Here’s how it works: each build plate gets a sort of “shoe” affixed to it, with which attachments on the printer itself physically interact when loading new plates and removing filled ones.
When a print job is finished, custom G-code causes an attachment on the printer to wedge itself under the build plate and peel it off until it is freed from the magnetic bed, after which the finished plate can be pushed towards the front. A stack of fresh build plates is behind the printer, and the printer slips a new one from the bottom when needed. Again, since the printer’s bed is magnetic, all one has to do is get the new plate to reliably line up and the magnetic attraction does the rest.

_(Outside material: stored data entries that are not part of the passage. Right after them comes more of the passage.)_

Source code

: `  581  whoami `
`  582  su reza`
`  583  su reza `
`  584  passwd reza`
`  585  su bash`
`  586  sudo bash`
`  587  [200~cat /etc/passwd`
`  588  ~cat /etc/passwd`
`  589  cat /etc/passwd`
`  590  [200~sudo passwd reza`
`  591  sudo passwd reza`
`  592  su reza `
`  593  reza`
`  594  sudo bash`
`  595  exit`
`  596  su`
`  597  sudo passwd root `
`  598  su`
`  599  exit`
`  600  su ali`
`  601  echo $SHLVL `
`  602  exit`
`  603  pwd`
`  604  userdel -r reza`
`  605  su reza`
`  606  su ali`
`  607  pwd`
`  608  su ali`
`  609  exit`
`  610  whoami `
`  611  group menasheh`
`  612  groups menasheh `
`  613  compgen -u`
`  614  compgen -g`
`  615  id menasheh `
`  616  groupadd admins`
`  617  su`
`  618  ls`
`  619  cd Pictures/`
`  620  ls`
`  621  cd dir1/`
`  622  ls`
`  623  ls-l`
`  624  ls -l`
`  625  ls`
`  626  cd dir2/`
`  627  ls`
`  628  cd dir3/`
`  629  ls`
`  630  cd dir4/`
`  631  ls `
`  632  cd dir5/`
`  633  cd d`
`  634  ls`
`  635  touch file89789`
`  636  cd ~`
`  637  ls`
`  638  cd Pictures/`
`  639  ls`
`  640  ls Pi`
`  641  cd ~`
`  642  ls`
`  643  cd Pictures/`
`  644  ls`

Some methods of automating print jobs rely on ejecting the finished parts and others swap the print beds. [Andre]’s is the latter type and we do really like how few moving parts are involved, although the resulting system has the drawback of requiring considerably more table space than just the printer itself. Still, it’s not at all a bad trade-off.
Watch it in action in the two videos embedded below. The first shows a time-lapse of loading and ejecting over 100 build plates in a row, and the second shows the whole system in action printing bowls in different colors.

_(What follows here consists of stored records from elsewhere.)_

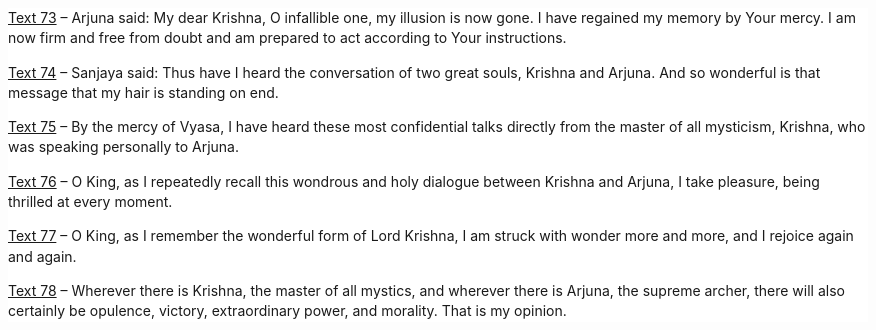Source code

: [Text 73](73.md) – Arjuna said: My dear Krishna, O infallible one, my illusion is now gone. I have regained my memory by Your mercy. I am now firm and free from doubt and am prepared to act according to Your instructions.

[Text 74](74.md) – Sanjaya said: Thus have I heard the conversation of two great souls, Krishna and Arjuna. And so wonderful is that message that my hair is standing on end.

[Text 75](75.md) – By the mercy of Vyasa, I have heard these most confidential talks directly from the master of all mysticism, Krishna, who was speaking personally to Arjuna.

[Text 76](76.md) – O King, as I repeatedly recall this wondrous and holy dialogue between Krishna and Arjuna, I take pleasure, being thrilled at every moment.

[Text 77](77.md) – O King, as I remember the wonderful form of Lord Krishna, I am struck with wonder more and more, and I rejoice again and again.

[Text 78](78.md) – Wherever there is Krishna, the master of all mystics, and wherever there is Arjuna, the supreme archer, there will also certainly be opulence, victory, extraordinary power, and morality. That is my opinion.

I was skeptical until I saw just how dead simple the concept is with the bed slinger. Cool! My gut tells me this wouldn’t be that great for print farms (mostly because it’s so easy to make a coreXY go real fast), but if you have one small printer it could take a week-long print project, tending the machine twice a day, to a two-day project.

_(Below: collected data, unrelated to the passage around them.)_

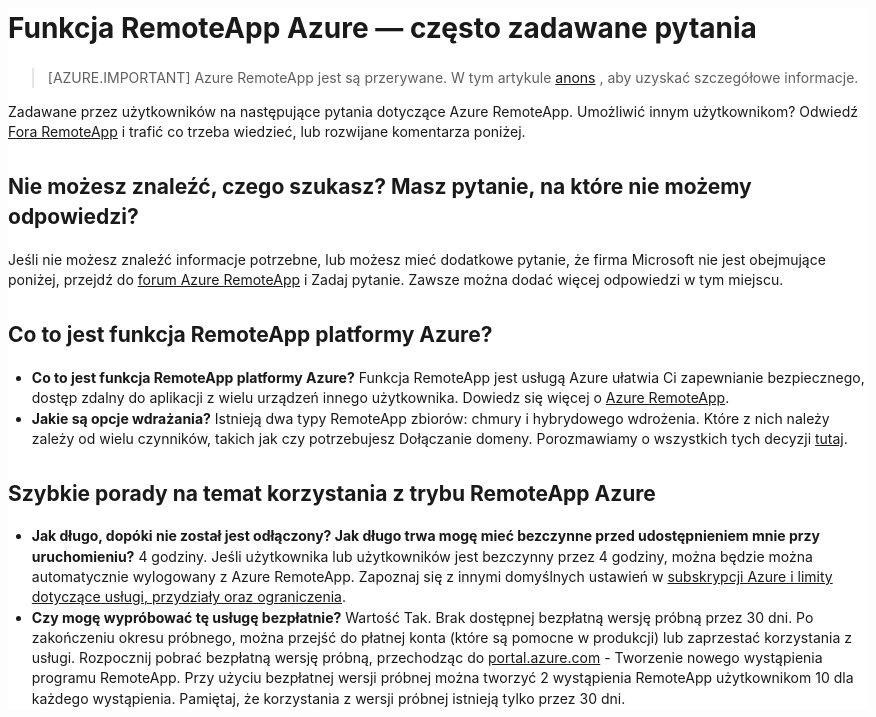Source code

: <properties 
    pageTitle="Azure RemoteApp — często zadawane pytania | Microsoft Azure" 
    description="Dowiedz się odpowiedzi na najczęściej często zadawane pytania dotyczące Azure RemoteApp." 
    services="remoteapp" 
    documentationCenter="" 
    authors="lizap" 
    manager="swadhwa" 
    editor=""/>

<tags 
    ms.service="remoteapp" 
    ms.workload="compute" 
    ms.tgt_pltfrm="na" 
    ms.devlang="na" 
    ms.topic="get-started-article" 
    ms.date="08/15/2016" 
    ms.author="elizapo"/>

# <a name="azure-remoteapp-faq"></a>Funkcja RemoteApp Azure — często zadawane pytania

> [AZURE.IMPORTANT]
> Azure RemoteApp jest są przerywane. W tym artykule [anons](https://go.microsoft.com/fwlink/?linkid=821148) , aby uzyskać szczegółowe informacje.

Zadawane przez użytkowników na następujące pytania dotyczące Azure RemoteApp. Umożliwić innym użytkownikom? Odwiedź [Fora RemoteApp](https://social.msdn.microsoft.com/Forums/azure/home?forum=AzureRemoteApp) i trafić co trzeba wiedzieć, lub rozwijane komentarza poniżej.

## <a name="cant-find-what-youre-looking-for-have-a-question-we-didnt-answer"></a>Nie możesz znaleźć, czego szukasz? Masz pytanie, na które nie możemy odpowiedzi?
Jeśli nie możesz znaleźć informacje potrzebne, lub możesz mieć dodatkowe pytanie, że firma Microsoft nie jest obejmujące poniżej, przejdź do [forum Azure RemoteApp](http://aka.ms/araforum) i Zadaj pytanie. Zawsze można dodać więcej odpowiedzi w tym miejscu.

## <a name="what-is-azure-remoteapp"></a>Co to jest funkcja RemoteApp platformy Azure? ##


- **Co to jest funkcja RemoteApp platformy Azure?** Funkcja RemoteApp jest usługą Azure ułatwia Ci zapewnianie bezpiecznego, dostęp zdalny do aplikacji z wielu urządzeń innego użytkownika. Dowiedz się więcej o [Azure RemoteApp](remoteapp-whatis.md).
- **Jakie są opcje wdrażania?** Istnieją dwa typy RemoteApp zbiorów: chmury i hybrydowego wdrożenia. Które z nich należy zależy od wielu czynników, takich jak czy potrzebujesz Dołączanie domeny. Porozmawiamy o wszystkich tych decyzji [tutaj](remoteapp-collections.md).

## <a name="quick-tips-on-using-azure-remoteapp"></a>Szybkie porady na temat korzystania z trybu RemoteApp Azure ##
- **Jak długo, dopóki nie został jest odłączony? Jak długo trwa mogę mieć bezczynne przed udostępnieniem mnie przy uruchomieniu?** 4 godziny. Jeśli użytkownika lub użytkowników jest bezczynny przez 4 godziny, można będzie można automatycznie wylogowany z Azure RemoteApp. Zapoznaj się z innymi domyślnych ustawień w [subskrypcji Azure i limity dotyczące usługi, przydziały oraz ograniczenia](../azure-subscription-service-limits.md).
- **Czy mogę wypróbować tę usługę bezpłatnie?** Wartość Tak. Brak dostępnej bezpłatną wersję próbną przez 30 dni. Po zakończeniu okresu próbnego, można przejść do płatnej konta (które są pomocne w produkcji) lub zaprzestać korzystania z usługi. Rozpocznij pobrać bezpłatną wersję próbną, przechodząc do [portal.azure.com](http://portal.azure.com) - Tworzenie nowego wystąpienia programu RemoteApp. Przy użyciu bezpłatnej wersji próbnej można tworzyć 2 wystąpienia RemoteApp użytkownikom 10 dla każdego wystąpienia. Pamiętaj, że korzystania z wersji próbnej istnieją tylko przez 30 dni.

the idea sounds great but I’m not sure I’d be keen on letting $20 build plates crash into each other when they’re being ejected into a box, it seems like there’s a high likelihood of getting damaged plates and/or damaged parts.
That’s just this demo … A production line would put some continuity device at the end like a roller tray or conveyor belt leading to some next automation or a waiting zone for intermittent human interaction once or twice a day or so
That’s a cool idea, though it seems most practical for people that run lots of print jobs on their printer, such as those running a print farm.
I mean, yeah, that’s the point. You wouldn’t want this if you aren’t keeping your printer busy 24/7.
a “shoe”, really?
Shoe mounting systems are common in photography, videography, and audio recording.
Yes really.
This has me curious on exactly how its working, as if it is as it looks a purely passive mechanism does this mean the printer actually has more travel than it can use in the bed slinging axis? Or is this giving up some build volume so the release peel catch thing and new bed grabber can’t trigger in normal print operations?
I’ve done a skim through the available resources and it didn’t jump out at me (not worth a deeper dive for me as I don’t own and probably never will own that printer).
For me it was the other way around. The weird camera angles that don’t show much just raised my annoyance level enough to quit bothering.
You can see a cable leading to the add-on for the front of the printer. That drives a motor that tilts the lifter bar up. The shoe has a slot that fits a triangular bit on top of the lifter. At the end of the print, the printer moves the bed to max Y which engages the shoe into the lifter. Something (not sure how it’s done with Bambulab hardware) runs the motor to tilt the bed off the carriage.
The lifter uses friction to keep the shoe in place when it’s tilted up, so sliding the bed back while it’s engaged and lifted causes it to scoot forward on the bed. Then it drops down, letting the shoe slide free. The old bed is partially on the magnetic carriage and mostly hanging off the front at this point, and moving it forward all the way catches it on the ramp at the front. A wiggle back and forth completely dislodges it and tips it over the ramp.
The hopper works with a catch at the back of the carriage that pulls on the next new bed when run all the way back. Once the new bed is partially pulled out, the carriage moves back until the shoe drops over the front edge and aligns it to the carriage for the next print.
It’s an elegant solution to continuous printing as long as you have enough beds to keep it busy while unattended. The only missing part is a sensor to tell when the hopper is empty.
Perhaps Donald should mention the patent infringement case by Stratasys.
Care to elaborate?
Can this be adapted to any other 3d printers??
It looks like the makerbot patents are expiring in a mere….6 years.
Honestly, it feels a lot closer than it did in 2014.